Strange to think that, until 20 years ago, most people had probably not heard of Microsoft. It was the invisible force behind DOS, that thing that appeared on your computer when you pressed the on button but the company was only known to geeks. It was a parts maker in a computing world dominated by IBM and its stealth move to make Windows, rather than OS/2, the software platform of choice for PCs was seen by many as an act of chutzpah by an upstart. Even after the enormous success of Windows 3.0, there were those pundits who contended that Bill Gates had tweaked the lion’s tail and that the result would be terminal and messy.
And even back then, Microsoft’s success was as much about marketing as technology. Its press office operated with ruthless efficiency, courting journalists and analysts with titbits about its plans at a time when a grey IBM did ‘not comment on unannounced products’, and Apple bled from self-imposed wounds. It had the nous to bundle mice with Windows and create rigid guidelines on its logos, colour schemes and product names. Its advertising was dynamic, its relationships with ISVs, resellers and hardware makers were superb, and in Bill Gates it had a CEO superstar, venerated as a technology seer the world over. All of this seemed to be enough to get away with a fundamentally unreliable product.
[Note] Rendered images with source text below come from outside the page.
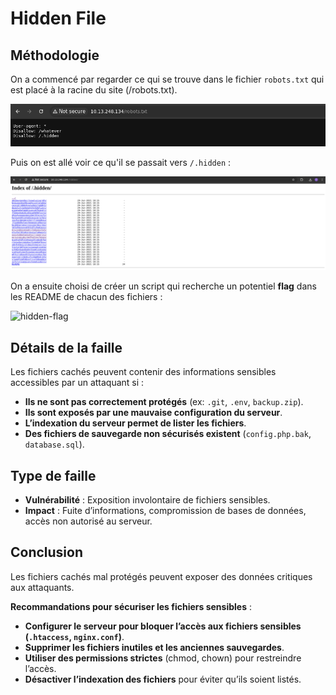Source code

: # Hidden File

## Méthodologie

On a commencé par regarder ce qui se trouve dans le fichier `robots.txt` qui est placé à la racine du site (/robots.txt).

![/robots.txt](Assets/robotstxt.png)

Puis on est allé voir ce qu'il se passait vers `/.hidden` :

![/.hidden](Assets/hidden.png)

On a ensuite choisi de créer un script qui recherche un potentiel **flag** dans les README de chacun des fichiers :

![hidden-flag](Assets/hidden-flag.png)


## Détails de la faille
Les fichiers cachés peuvent contenir des informations sensibles accessibles par un attaquant si :
- **Ils ne sont pas correctement protégés** (ex: `.git`, `.env`, `backup.zip`).
- **Ils sont exposés par une mauvaise configuration du serveur**.
- **L’indexation du serveur permet de lister les fichiers**.
- **Des fichiers de sauvegarde non sécurisés existent** (`config.php.bak`, `database.sql`).


## Type de faille
- **Vulnérabilité** : Exposition involontaire de fichiers sensibles.
- **Impact** : Fuite d’informations, compromission de bases de données, accès non autorisé au serveur.


## Conclusion
Les fichiers cachés mal protégés peuvent exposer des données critiques aux attaquants.

**Recommandations pour sécuriser les fichiers sensibles** :
- **Configurer le serveur pour bloquer l’accès aux fichiers sensibles (`.htaccess`, `nginx.conf`)**.
- **Supprimer les fichiers inutiles et les anciennes sauvegardes**.
- **Utiliser des permissions strictes** (chmod, chown) pour restreindre l’accès.
- **Désactiver l’indexation des fichiers** pour éviter qu’ils soient listés.


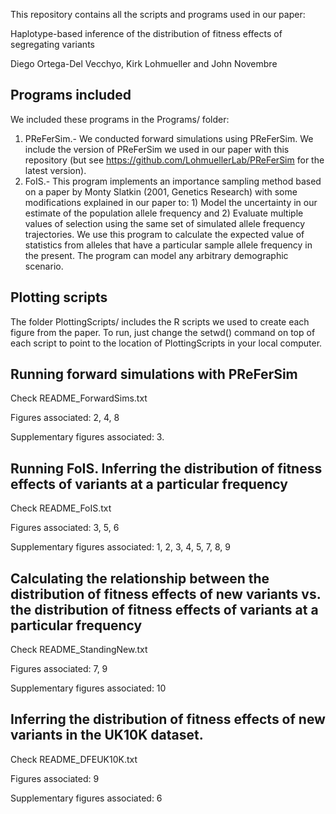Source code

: This repository contains all the scripts and programs used in our paper:

Haplotype-based inference of the distribution of fitness effects of segregating variants

Diego Ortega-Del Vecchyo, Kirk Lohmueller and John Novembre

## Programs included

We included these programs in the Programs/ folder:

1. PReFerSim.- We conducted forward simulations using PReFerSim. We include the version of PReFerSim we used in our paper with this repository (but see https://github.com/LohmuellerLab/PReFerSim for the latest version).
2. FoIS.- This program implements an importance sampling method based on a paper by Monty Slatkin (2001, Genetics Research) with some modifications explained in our paper to: 1) Model the uncertainty in our estimate of the population allele frequency and 2) Evaluate multiple values of selection using the same set of simulated allele frequency trajectories. We use this program to calculate the expected value of statistics from alleles that have a particular sample allele frequency in the present. The program can model any arbitrary demographic scenario.

## Plotting scripts

The folder PlottingScripts/ includes the R scripts we used to create each figure from the paper. To run, just change the setwd() command on top of each script to point to the location of PlottingScripts in your local computer.

## Running forward simulations with PReFerSim

Check README_ForwardSims.txt

Figures associated: 2, 4, 8

Supplementary figures associated: 3.

## Running FoIS. Inferring the distribution of fitness effects of variants at a particular frequency

Check README_FoIS.txt

Figures associated: 3, 5, 6

Supplementary figures associated: 1, 2, 3, 4, 5, 7, 8, 9

## Calculating the relationship between the distribution of fitness effects of new variants vs. the distribution of fitness effects of variants at a particular frequency

Check README_StandingNew.txt

Figures associated: 7, 9

Supplementary figures associated: 10

## Inferring the distribution of fitness effects of new variants in the UK10K dataset.

Check README_DFEUK10K.txt

Figures associated: 9

Supplementary figures associated: 6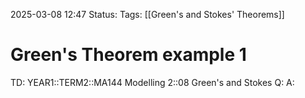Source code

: 2025-03-08 12:47
Status: 
Tags: [[Green's and Stokes' Theorems]]
# Green's Theorem example 1

TD: YEAR1::TERM2::MA144 Modelling 2::08 Green's and Stokes
Q: 
A: 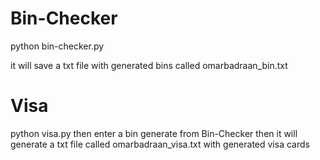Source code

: # Bin-Checker
python bin-checker.py

it will save a txt file with generated bins called omarbadraan_bin.txt

# Visa
python visa.py
then enter a bin generate from Bin-Checker then it will generate a txt file called omarbadraan_visa.txt with generated visa cards
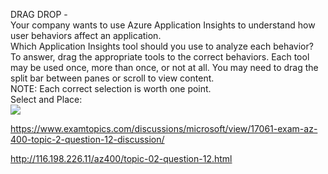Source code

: DRAG DROP -<br/>Your company wants to use Azure Application Insights to understand how user behaviors affect an application.<br/>Which Application Insights tool should you use to analyze each behavior? To answer, drag the appropriate tools to the correct behaviors. Each tool may be used once, more than once, or not at all. You may need to drag the split bar between panes or scroll to view content.<br/>NOTE: Each correct selection is worth one point.<br/>Select and Place:<br/><img src="https://www.examtopics.com/assets/media/exam-media/04257/0005200001.png" class="in-exam-image"/><br/><p><a href="https://www.examtopics.com/discussions/microsoft/view/17061-exam-az-400-topic-2-question-12-discussion/">https://www.examtopics.com/discussions/microsoft/view/17061-exam-az-400-topic-2-question-12-discussion/</a></p><p><a href="http://116.198.226.11/az400/topic-02-question-12.html">http://116.198.226.11/az400/topic-02-question-12.html</a></p><script src="https://giscus.app/client.js"                    data-repo="azsamples/az204"                    data-repo-id="R_kgDOMRXzDQ"                    data-category="General"                    data-category-id="DIC_kwDOMRXzDc4Cgi27"                    data-mapping="pathname"                    data-strict="0"                    data-reactions-enabled="0"                    data-emit-metadata="0"                    data-input-position="bottom"                    data-theme="preferred_color_scheme"                    data-lang="en"                    crossorigin="anonymous"                    async>                    </script>
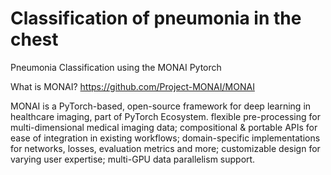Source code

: # Classification of pneumonia in the chest

Pneumonia Classification using the MONAI Pytorch

What is MONAI?
https://github.com/Project-MONAI/MONAI

MONAI is a PyTorch-based, open-source framework for deep learning in healthcare imaging, part of PyTorch Ecosystem.
flexible pre-processing for multi-dimensional medical imaging data;
compositional & portable APIs for ease of integration in existing workflows;
domain-specific implementations for networks, losses, evaluation metrics and more;
customizable design for varying user expertise;
multi-GPU data parallelism support.
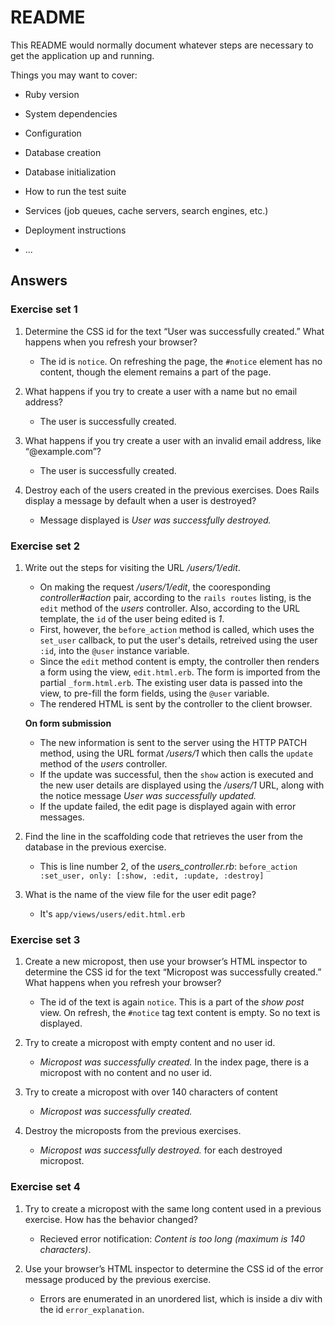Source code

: # README

This README would normally document whatever steps are necessary to get the
application up and running.

Things you may want to cover:

* Ruby version

* System dependencies

* Configuration

* Database creation

* Database initialization

* How to run the test suite

* Services (job queues, cache servers, search engines, etc.)

* Deployment instructions

* ...

## Answers

### Exercise set 1

1. Determine the CSS id for the text “User was successfully created.” What happens when you refresh your browser?

    - The id is `notice`. On refreshing the page, the `#notice` element has no content, though the element remains a part of the page.

2. What happens if you try to create a user with a name but no email address?

    - The user is successfully created.

3. What happens if you try create a user with an invalid email address, like “@example.com”?

    - The user is successfully created.

4. Destroy each of the users created in the previous exercises. Does Rails display a message by default when a user is destroyed?

    - Message displayed is _User was successfully destroyed._

### Exercise set 2

1. Write out the steps for visiting the URL _/users/1/edit_.

    - On making the request _/users/1/edit_, the cooresponding _controller#action_ pair, according to the `rails routes` listing, is the `edit` method of the _users_ controller. Also, according to the URL template, the `id` of the user being edited is _1_.
    - First, however, the `before_action` method is called, which uses the `set_user` callback, to put the user's details, retreived using the user `:id`, into the `@user` instance variable. 
    - Since the `edit` method content is empty, the controller then renders a form using the view, `edit.html.erb`. The form is imported from the partial `_form.html.erb`. The existing user data is passed into the view, to pre-fill the form fields, using the `@user` variable.
    - The rendered HTML is sent by the controller to the client browser.

    **On form submission**

    - The new information is sent to the server using the HTTP PATCH method, using the URL format _/users/1_ which then calls the `update` method of the _users_ controller.
    - If the update was successful, then the `show` action is executed and the new user details are displayed using the _/users/1_ URL, along with the notice message _User was successfully updated._
    - If the update failed, the edit page is displayed again with error messages.

2. Find the line in the scaffolding code that retrieves the user from the database in the previous exercise.

    - This is line number 2, of the _users_controller.rb_: `before_action :set_user, only: [:show, :edit, :update, :destroy]`

3. What is the name of the view file for the user edit page?

    - It's `app/views/users/edit.html.erb`

### Exercise set 3

1. Create a new micropost, then use your browser’s HTML inspector to determine the CSS id for the text “Micropost was successfully created.” What happens when you refresh your browser?

    - The id of the text is again `notice`. This is a part of the _show post_ view. On refresh, the `#notice` tag text content is empty. So no text is displayed.

2. Try to create a micropost with empty content and no user id.

    - _Micropost was successfully created._ In the index page, there is a micropost with no content and no user id.

3. Try to create a micropost with over 140 characters of content

    - _Micropost was successfully created._

4. Destroy the microposts from the previous exercises.

    - _Micropost was successfully destroyed._ for each destroyed micropost.

### Exercise set 4

1. Try to create a micropost with the same long content used in a previous exercise. How has the behavior changed?

    - Recieved error notification: _Content is too long (maximum is 140 characters)_.

2. Use your browser’s HTML inspector to determine the CSS id of the error message produced by the previous exercise.

    - Errors are enumerated in an unordered list, which is inside a div with the id `error_explanation`. 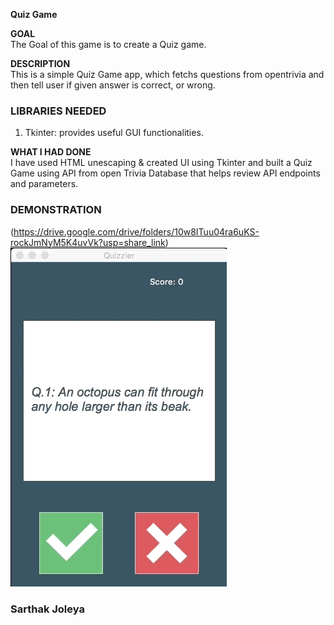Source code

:**Quiz Game**  

**GOAL**  
The Goal of this game is to create a Quiz game. 

**DESCRIPTION**  
This is a simple Quiz Game app, which fetchs questions from opentrivia and then tell user if given answer is correct, or wrong.

### LIBRARIES NEEDED

1. Tkinter: provides useful GUI functionalities.

**WHAT I HAD DONE**  
I have used HTML unescaping & created UI using Tkinter and built a Quiz Game using API from open Trivia Database that helps review API endpoints and parameters.

### DEMONSTRATION
(https://drive.google.com/drive/folders/10w8ITuu04ra6uKS-rockJmNyM5K4uvVk?usp=share_link)
![](Images/quizzler.gif)

### Sarthak Joleya ###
Microsoft also had a gargantuan appetite for growth. It dominated PC operating systems then dominated desktop applications before moving onto the server, games, the internet and services. Through it all, it marketed the heck out of its products, its people and its brands.
Today, Microsoft is among the most recognised names in the world and, even in semi-retirement, Bill Gates a byword for technology and worldly success. No wonder Microsoft feels it can be a success in retail stores: Apple and Sony have already shown the way forward and Microsoft has the depth of pocket and the brand awareness to do it – and sell pretty well anything it wants.